Every line below needs to be transcribed without alteration, and no image may be carried over.

### SUPPLIED RECORDS ###

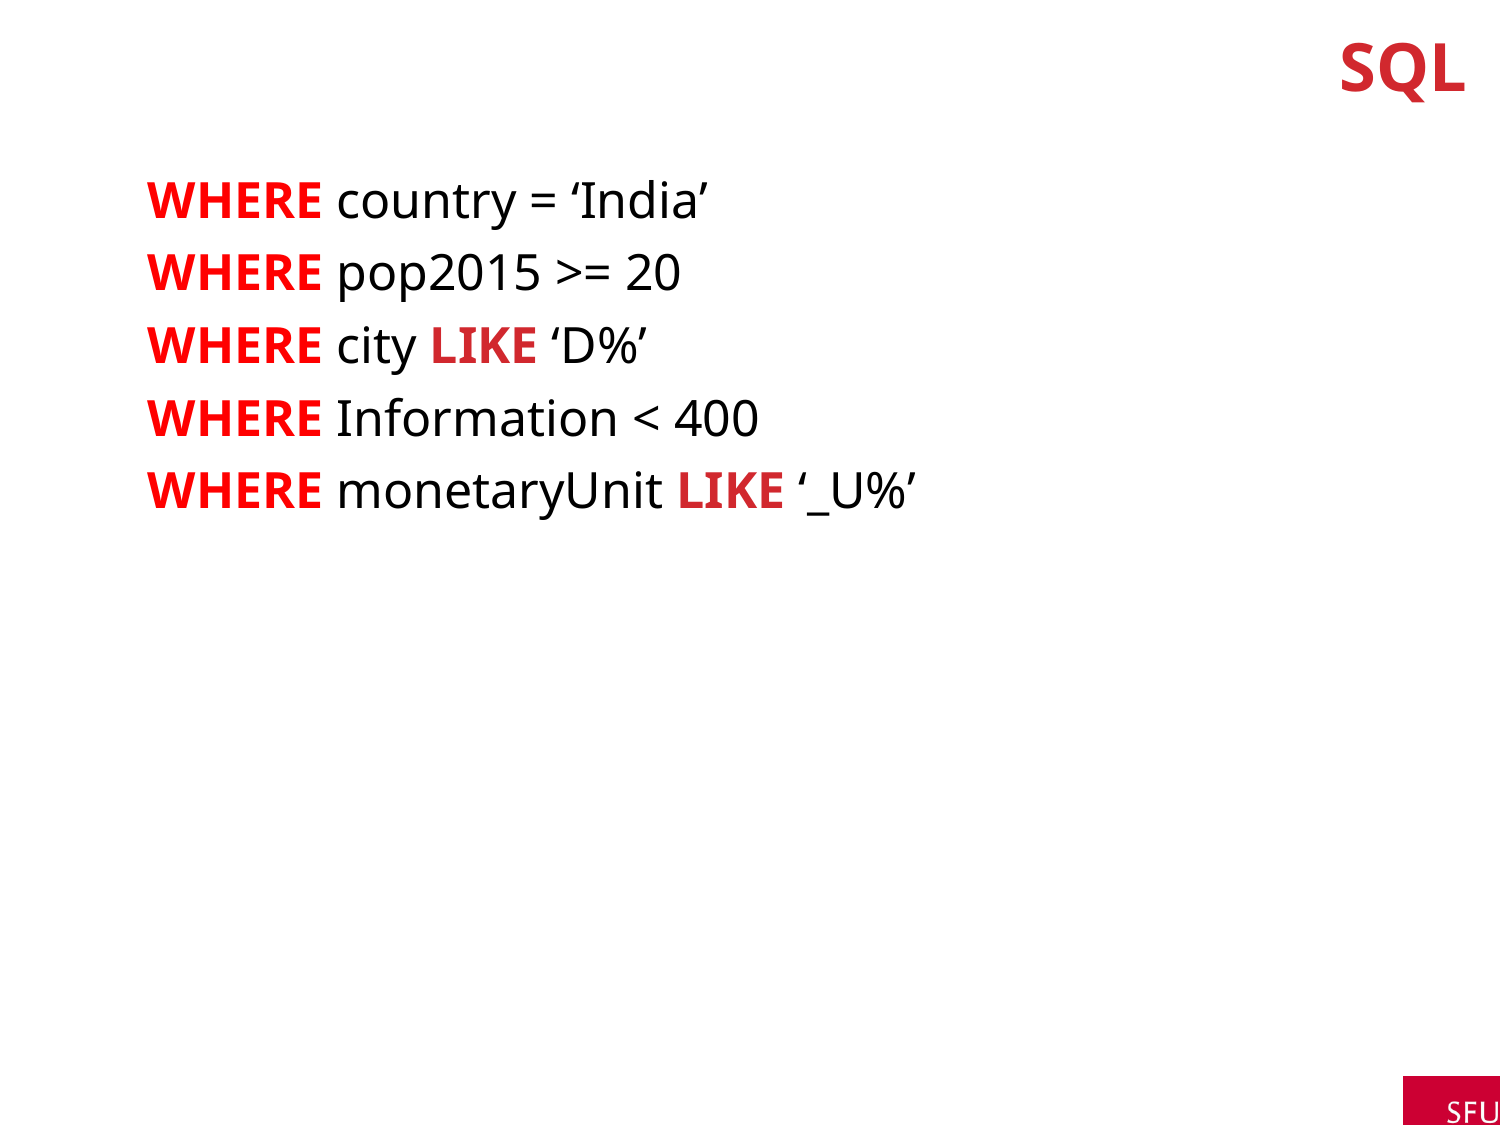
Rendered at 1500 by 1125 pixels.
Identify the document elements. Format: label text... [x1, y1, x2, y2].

picture [1403, 1076, 1500, 1125]
list WHERE country = ‘India’ WHERE pop2015 >= 20 WHERE city LIKE ‘D%’ WHERE Information < 400 WHERE monetaryUnit LIKE ‘_U%’ [75, 160, 1429, 1062]
title SQL [29, 20, 1483, 113]
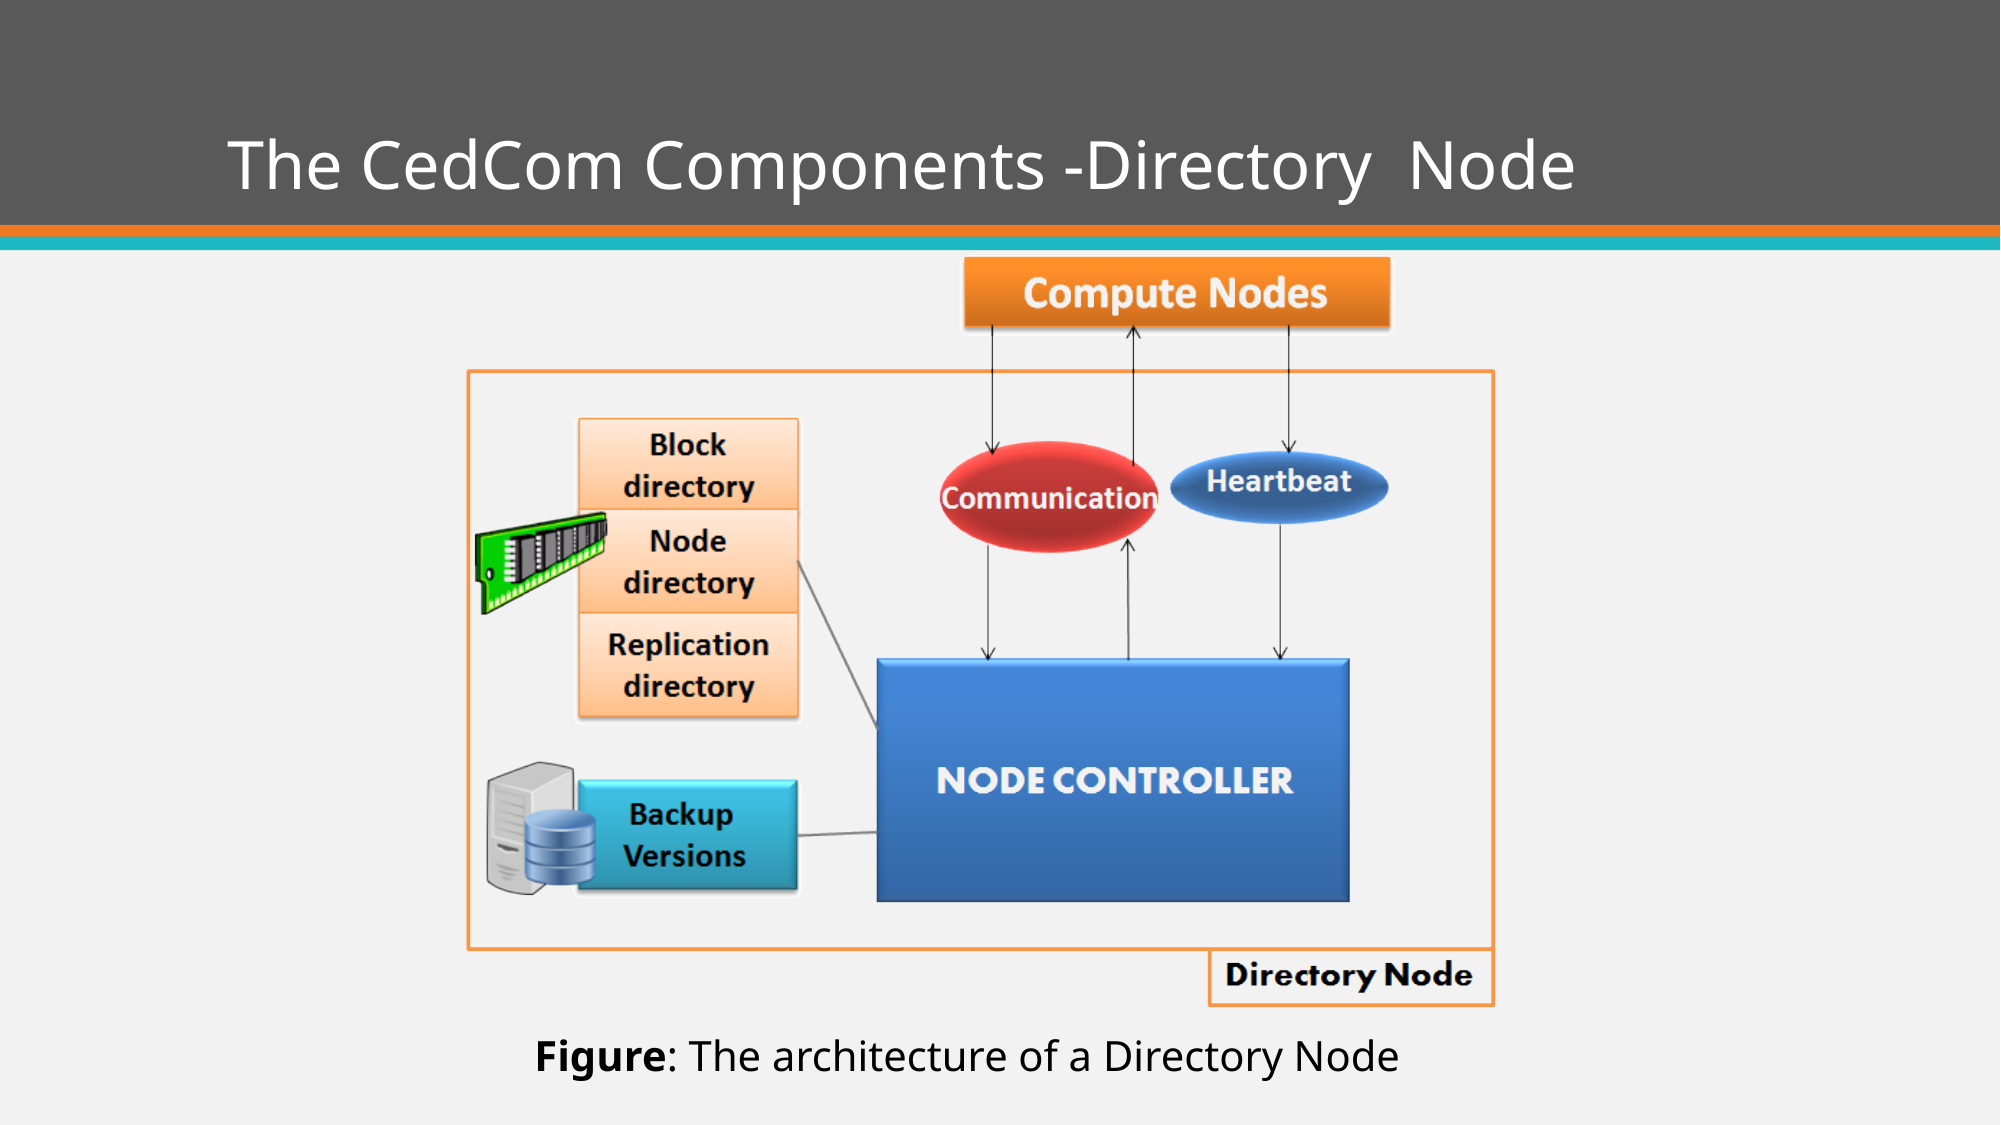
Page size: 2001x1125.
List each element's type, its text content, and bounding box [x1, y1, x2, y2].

###

◆ **EXERCISE RESPONSE**
Rendered at 1500 by 1125 pixels.
Identify the document elements. Format: label text... [x1, y1, x2, y2].

picture [1403, 1076, 1500, 1125]
list WHERE country = ‘India’ WHERE pop2015 >= 20 WHERE city LIKE ‘D%’ WHERE Information < 400 WHERE monetaryUnit LIKE ‘_U%’ [75, 160, 1429, 1062]
title SQL [29, 20, 1483, 113]
Page size: 2001x1125.
List each element's type, its text content, and bounding box [x1, y1, x2, y2].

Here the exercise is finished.